▶ **Data shown**:
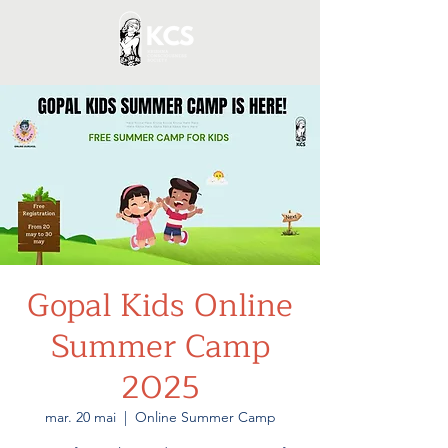
Gopal Kids Online
Summer Camp
2025
mar. 20 mai
  |  
Online Summer Camp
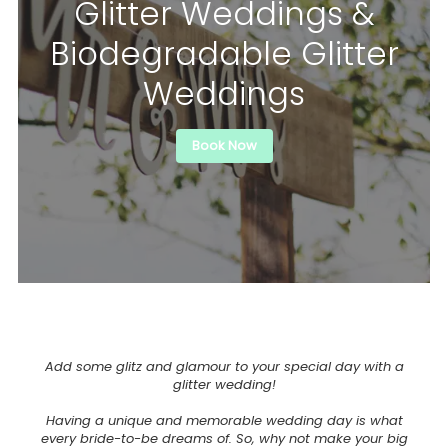
Glitter Weddings &
Biodegradable Glitter
Weddings
Book Now
Add some glitz and glamour to your special day with a
glitter wedding!
Having a unique and memorable wedding day is what
every bride-to-be dreams of. So, why not make your big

▶ **Exercise description**: Output the text lines of the rows above as a JSON list of strings, one string per line. Leave out blank lines and the pictures.

▶ **Your response**:
[
  "Gopal Kids Online",
  "Summer Camp",
  "2025",
  "mar. 20 mai",
  "  |  ",
  "Online Summer Camp",
  "Glitter Weddings &",
  "Biodegradable Glitter",
  "Weddings",
  "Book Now",
  "Add some glitz and glamour to your special day with a",
  "glitter wedding!",
  "Having a unique and memorable wedding day is what",
  "every bride-to-be dreams of. So, why not make your big"
]